Task.
Word for word, print each record, dropping any image it holds.

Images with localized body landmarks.
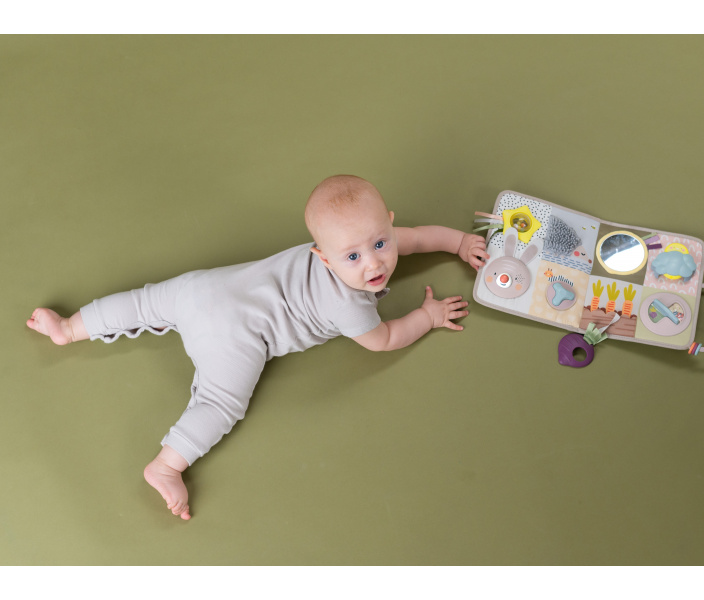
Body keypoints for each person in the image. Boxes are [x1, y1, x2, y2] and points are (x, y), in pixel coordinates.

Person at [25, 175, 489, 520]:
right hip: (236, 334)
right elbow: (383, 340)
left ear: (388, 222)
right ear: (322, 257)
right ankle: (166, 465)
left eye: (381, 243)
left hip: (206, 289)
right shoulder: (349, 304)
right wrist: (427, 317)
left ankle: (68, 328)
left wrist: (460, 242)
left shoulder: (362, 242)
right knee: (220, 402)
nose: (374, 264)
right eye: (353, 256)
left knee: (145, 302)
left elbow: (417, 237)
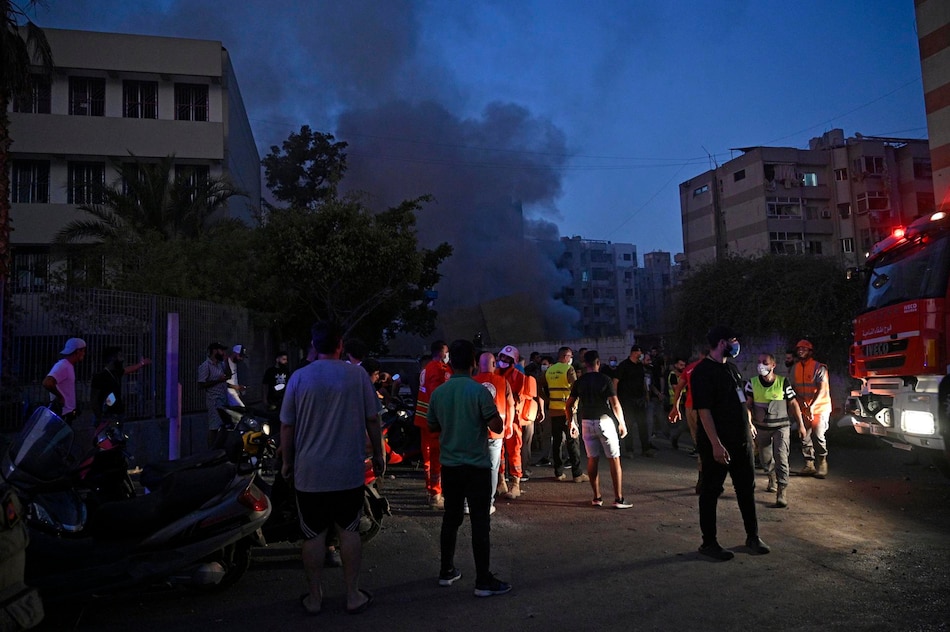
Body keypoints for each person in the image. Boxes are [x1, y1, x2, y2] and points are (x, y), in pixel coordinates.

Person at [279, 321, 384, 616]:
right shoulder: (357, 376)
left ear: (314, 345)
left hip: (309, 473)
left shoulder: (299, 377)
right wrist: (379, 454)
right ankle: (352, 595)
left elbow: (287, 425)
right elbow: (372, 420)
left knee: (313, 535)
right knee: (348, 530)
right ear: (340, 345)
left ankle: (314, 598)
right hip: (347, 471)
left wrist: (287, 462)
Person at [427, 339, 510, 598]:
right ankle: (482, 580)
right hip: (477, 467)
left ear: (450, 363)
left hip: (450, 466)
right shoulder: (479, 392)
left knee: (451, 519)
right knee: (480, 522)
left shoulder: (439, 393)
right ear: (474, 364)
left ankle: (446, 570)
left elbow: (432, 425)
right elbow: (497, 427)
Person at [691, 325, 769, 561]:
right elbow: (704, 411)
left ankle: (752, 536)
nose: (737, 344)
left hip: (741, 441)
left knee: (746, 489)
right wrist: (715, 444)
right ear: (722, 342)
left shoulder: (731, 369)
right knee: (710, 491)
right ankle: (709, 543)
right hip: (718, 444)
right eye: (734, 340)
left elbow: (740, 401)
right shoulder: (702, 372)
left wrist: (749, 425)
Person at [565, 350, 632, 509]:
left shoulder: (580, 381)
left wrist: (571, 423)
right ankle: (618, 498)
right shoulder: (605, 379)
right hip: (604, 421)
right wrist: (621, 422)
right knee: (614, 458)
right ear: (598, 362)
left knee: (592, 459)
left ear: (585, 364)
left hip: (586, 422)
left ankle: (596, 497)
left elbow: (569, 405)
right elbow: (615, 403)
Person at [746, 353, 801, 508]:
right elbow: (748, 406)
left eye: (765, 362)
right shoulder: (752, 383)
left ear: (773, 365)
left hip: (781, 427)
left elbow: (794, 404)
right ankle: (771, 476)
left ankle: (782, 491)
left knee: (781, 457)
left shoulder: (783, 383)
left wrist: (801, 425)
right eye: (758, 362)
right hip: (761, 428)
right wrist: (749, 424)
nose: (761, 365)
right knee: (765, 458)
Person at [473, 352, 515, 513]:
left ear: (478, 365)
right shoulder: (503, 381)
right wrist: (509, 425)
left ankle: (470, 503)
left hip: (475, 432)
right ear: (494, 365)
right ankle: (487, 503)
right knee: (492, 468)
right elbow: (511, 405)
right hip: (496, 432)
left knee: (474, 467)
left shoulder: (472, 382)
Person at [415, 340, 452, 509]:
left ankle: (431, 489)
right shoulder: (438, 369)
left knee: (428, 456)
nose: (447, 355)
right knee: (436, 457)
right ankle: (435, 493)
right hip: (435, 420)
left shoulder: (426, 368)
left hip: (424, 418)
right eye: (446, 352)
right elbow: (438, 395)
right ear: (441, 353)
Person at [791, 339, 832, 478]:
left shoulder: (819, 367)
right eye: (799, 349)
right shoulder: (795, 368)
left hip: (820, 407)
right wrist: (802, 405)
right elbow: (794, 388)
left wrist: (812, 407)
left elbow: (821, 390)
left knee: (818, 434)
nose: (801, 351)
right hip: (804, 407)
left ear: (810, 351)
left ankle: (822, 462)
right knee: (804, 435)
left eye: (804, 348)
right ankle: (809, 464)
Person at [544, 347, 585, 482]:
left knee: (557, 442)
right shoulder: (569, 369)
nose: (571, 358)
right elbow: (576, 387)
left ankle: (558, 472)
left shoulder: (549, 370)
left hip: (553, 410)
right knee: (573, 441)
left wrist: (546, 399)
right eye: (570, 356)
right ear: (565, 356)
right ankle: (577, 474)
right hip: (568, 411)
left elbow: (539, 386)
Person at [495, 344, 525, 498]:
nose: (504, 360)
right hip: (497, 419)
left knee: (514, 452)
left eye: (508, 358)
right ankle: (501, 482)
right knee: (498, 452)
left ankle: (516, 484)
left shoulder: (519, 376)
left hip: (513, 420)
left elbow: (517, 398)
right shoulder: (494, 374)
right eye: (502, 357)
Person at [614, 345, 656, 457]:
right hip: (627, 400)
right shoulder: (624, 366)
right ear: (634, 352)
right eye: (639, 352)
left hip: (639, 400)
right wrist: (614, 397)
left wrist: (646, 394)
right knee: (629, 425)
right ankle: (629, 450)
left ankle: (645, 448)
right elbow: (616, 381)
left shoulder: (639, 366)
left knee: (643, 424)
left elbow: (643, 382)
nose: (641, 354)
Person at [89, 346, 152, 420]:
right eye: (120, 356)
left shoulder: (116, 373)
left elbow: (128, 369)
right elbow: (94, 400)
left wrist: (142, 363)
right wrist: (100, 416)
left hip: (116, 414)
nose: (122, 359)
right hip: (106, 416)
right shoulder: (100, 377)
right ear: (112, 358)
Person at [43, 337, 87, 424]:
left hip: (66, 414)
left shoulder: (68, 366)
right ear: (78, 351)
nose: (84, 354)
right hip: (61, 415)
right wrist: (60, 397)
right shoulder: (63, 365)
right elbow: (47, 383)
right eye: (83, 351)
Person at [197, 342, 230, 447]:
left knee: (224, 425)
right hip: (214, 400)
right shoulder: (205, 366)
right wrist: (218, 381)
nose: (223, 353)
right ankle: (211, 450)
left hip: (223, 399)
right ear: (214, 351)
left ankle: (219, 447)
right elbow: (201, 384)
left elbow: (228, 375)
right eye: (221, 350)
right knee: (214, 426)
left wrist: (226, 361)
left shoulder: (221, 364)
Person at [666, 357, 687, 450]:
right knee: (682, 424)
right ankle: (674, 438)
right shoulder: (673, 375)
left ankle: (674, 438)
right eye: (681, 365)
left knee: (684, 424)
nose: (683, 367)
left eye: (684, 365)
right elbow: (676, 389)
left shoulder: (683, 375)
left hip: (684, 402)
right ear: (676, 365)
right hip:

Reply to the task.
Body keypoints for each person in the image. Boxes are [x1, y1, x2, y2] and points are (x, y), in pixel coordinates.

Person at [25, 175, 489, 520]:
right hip: (236, 334)
right elbow: (383, 340)
left ear: (388, 222)
right ear: (322, 257)
right ankle: (166, 465)
left eye: (381, 243)
left hip: (206, 289)
right shoulder: (349, 304)
right wrist: (427, 317)
left ankle: (68, 328)
left wrist: (460, 242)
left shoulder: (362, 242)
right knee: (220, 402)
nose: (374, 264)
right eye: (353, 256)
left knee: (145, 302)
left elbow: (417, 237)
Body keypoints for each person in the image. Boxes are [x1, y1, x2, y2] and points are (x, y), in pixel coordinates.

Person at [279, 321, 384, 616]:
right shoulder: (357, 376)
left ear: (314, 345)
left hip: (309, 473)
left shoulder: (299, 377)
right wrist: (379, 454)
right ankle: (352, 595)
left elbow: (287, 425)
right elbow: (372, 420)
left knee: (313, 535)
right knee: (348, 530)
right ear: (340, 345)
left ankle: (314, 598)
right hip: (347, 471)
left wrist: (287, 462)
Person at [427, 339, 510, 598]:
right ankle: (482, 580)
right hip: (477, 467)
left ear: (450, 363)
left hip: (450, 466)
right shoulder: (479, 392)
left knee: (451, 519)
right knee: (480, 522)
left shoulder: (439, 393)
right ear: (474, 364)
left ankle: (446, 570)
left elbow: (432, 425)
right elbow: (497, 427)
Person at [691, 325, 769, 561]:
right elbow: (704, 411)
left ankle: (752, 536)
nose: (737, 344)
left hip: (741, 441)
left knee: (746, 489)
right wrist: (715, 444)
right ear: (722, 342)
left shoulder: (731, 369)
right knee: (710, 491)
right ankle: (709, 543)
right hip: (718, 444)
right eye: (734, 340)
left elbow: (740, 401)
right shoulder: (702, 372)
left wrist: (749, 425)
Person at [565, 350, 632, 509]:
left shoulder: (580, 381)
left wrist: (571, 423)
right ankle: (618, 498)
right shoulder: (605, 379)
right hip: (604, 421)
right wrist: (621, 422)
right knee: (614, 458)
right ear: (598, 362)
left knee: (592, 459)
left ear: (585, 364)
left hip: (586, 422)
left ankle: (596, 497)
left elbow: (569, 405)
right elbow: (615, 403)
Person at [746, 353, 801, 508]:
right elbow: (748, 406)
left eye: (765, 362)
right shoulder: (752, 383)
left ear: (773, 365)
left hip: (781, 427)
left elbow: (794, 404)
right ankle: (771, 476)
left ankle: (782, 491)
left knee: (781, 457)
left shoulder: (783, 383)
left wrist: (801, 425)
right eye: (758, 362)
right hip: (761, 428)
right wrist: (749, 424)
nose: (761, 365)
right knee: (765, 458)
Person at [473, 352, 515, 513]:
left ear: (478, 365)
right shoulder: (503, 381)
right wrist: (509, 425)
left ankle: (470, 503)
left hip: (475, 432)
right ear: (494, 365)
right ankle: (487, 503)
right knee: (492, 468)
right elbow: (511, 405)
right hip: (496, 432)
left knee: (474, 467)
left shoulder: (472, 382)
Person at [415, 340, 452, 509]:
left ankle: (431, 489)
right shoulder: (438, 369)
left knee: (428, 456)
nose: (447, 355)
right knee: (436, 457)
right ankle: (435, 493)
right hip: (435, 420)
left shoulder: (426, 368)
left hip: (424, 418)
right eye: (446, 352)
right elbow: (438, 395)
right ear: (441, 353)
Person at [791, 339, 832, 478]:
left shoulder: (819, 367)
right eye: (799, 349)
right shoulder: (795, 368)
left hip: (820, 407)
right wrist: (802, 405)
right elbow: (794, 388)
left wrist: (812, 407)
left elbow: (821, 390)
left knee: (818, 434)
nose: (801, 351)
right hip: (804, 407)
left ear: (810, 351)
left ankle: (822, 462)
right knee: (804, 435)
left eye: (804, 348)
right ankle: (809, 464)
Person at [544, 347, 585, 482]:
left knee: (557, 442)
right shoulder: (569, 369)
nose: (571, 358)
right elbow: (576, 387)
left ankle: (558, 472)
left shoulder: (549, 370)
left hip: (553, 410)
right knee: (573, 441)
left wrist: (546, 399)
right eye: (570, 356)
right ear: (565, 356)
right ankle: (577, 474)
right hip: (568, 411)
left elbow: (539, 386)
Person at [495, 344, 525, 498]:
nose: (504, 360)
right hip: (497, 419)
left knee: (514, 452)
left eye: (508, 358)
right ankle: (501, 482)
right knee: (498, 452)
left ankle: (516, 484)
left shoulder: (519, 376)
left hip: (513, 420)
left elbow: (517, 398)
right shoulder: (494, 374)
right eye: (502, 357)
Person at [614, 345, 656, 457]:
right hip: (627, 400)
right shoulder: (624, 366)
right ear: (634, 352)
right eye: (639, 352)
left hip: (639, 400)
right wrist: (614, 397)
left wrist: (646, 394)
right knee: (629, 425)
right ankle: (629, 450)
left ankle: (645, 448)
right elbow: (616, 381)
left shoulder: (639, 366)
left knee: (643, 424)
left elbow: (643, 382)
nose: (641, 354)
Person at [89, 346, 152, 420]:
right eye: (120, 356)
left shoulder: (116, 373)
left elbow: (128, 369)
right elbow: (94, 400)
left wrist: (142, 363)
right wrist: (100, 416)
left hip: (116, 414)
nose: (122, 359)
right hip: (106, 416)
right shoulder: (100, 377)
right ear: (112, 358)
Person at [43, 337, 87, 424]:
left hip: (66, 414)
left shoulder: (68, 366)
right ear: (78, 351)
nose: (84, 354)
right hip: (61, 415)
right wrist: (60, 397)
right shoulder: (63, 365)
right elbow: (47, 383)
right eye: (83, 351)
Person at [197, 342, 230, 447]:
left knee: (224, 425)
right hip: (214, 400)
right shoulder: (205, 366)
right wrist: (218, 381)
nose: (223, 353)
right ankle: (211, 450)
left hip: (223, 399)
right ear: (214, 351)
left ankle: (219, 447)
right elbow: (201, 384)
left elbow: (228, 375)
right eye: (221, 350)
right knee: (214, 426)
left wrist: (226, 361)
left shoulder: (221, 364)
Person at [666, 357, 687, 450]:
right knee: (682, 424)
right ankle: (674, 438)
right shoulder: (673, 375)
left ankle: (674, 438)
right eye: (681, 365)
left knee: (684, 424)
nose: (683, 367)
left eye: (684, 365)
right elbow: (676, 389)
left shoulder: (683, 375)
left hip: (684, 402)
right ear: (676, 365)
right hip:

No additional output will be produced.